(Information shown)

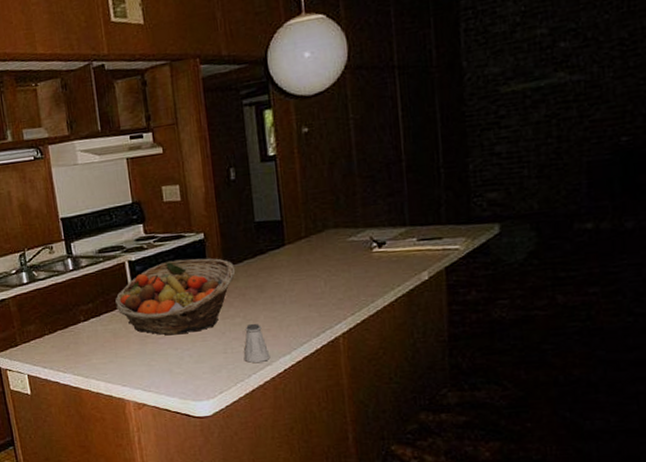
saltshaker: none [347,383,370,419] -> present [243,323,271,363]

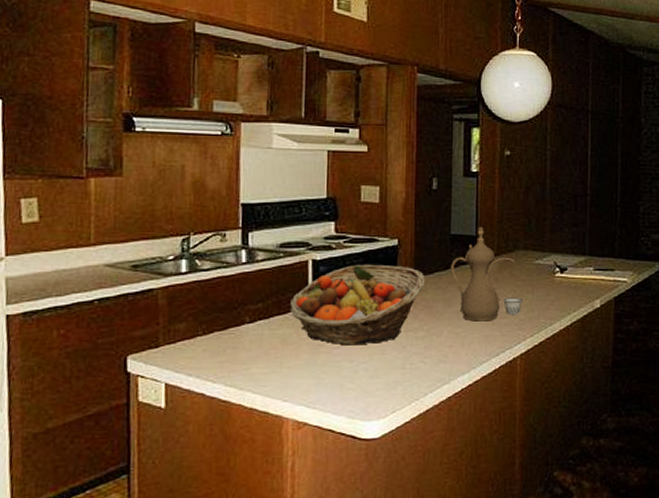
saltshaker: present [243,323,271,363] -> none [422,338,449,380]
teapot: none [259,210,339,305] -> present [451,226,522,322]

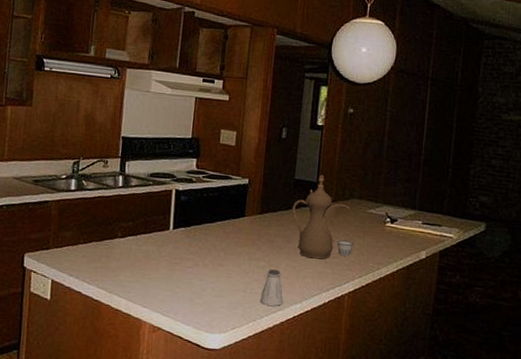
fruit basket: present [289,264,426,346] -> none [154,197,270,267]
saltshaker: none [422,338,449,380] -> present [260,268,284,306]

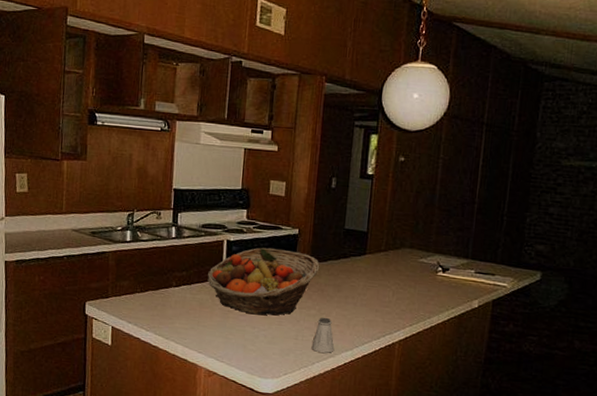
fruit basket: none [154,197,270,267] -> present [207,247,320,315]
teapot: present [292,174,354,260] -> none [343,224,405,308]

(End Information shown)

Job item:
Go through the records and repeat each one exactly, skipping anything that is a picture.

Response:
saltshaker: none [347,383,370,419] -> present [243,323,271,363]

saltshaker: present [243,323,271,363] -> none [422,338,449,380]
teapot: none [259,210,339,305] -> present [451,226,522,322]

fruit basket: present [289,264,426,346] -> none [154,197,270,267]
saltshaker: none [422,338,449,380] -> present [260,268,284,306]

fruit basket: none [154,197,270,267] -> present [207,247,320,315]
teapot: present [292,174,354,260] -> none [343,224,405,308]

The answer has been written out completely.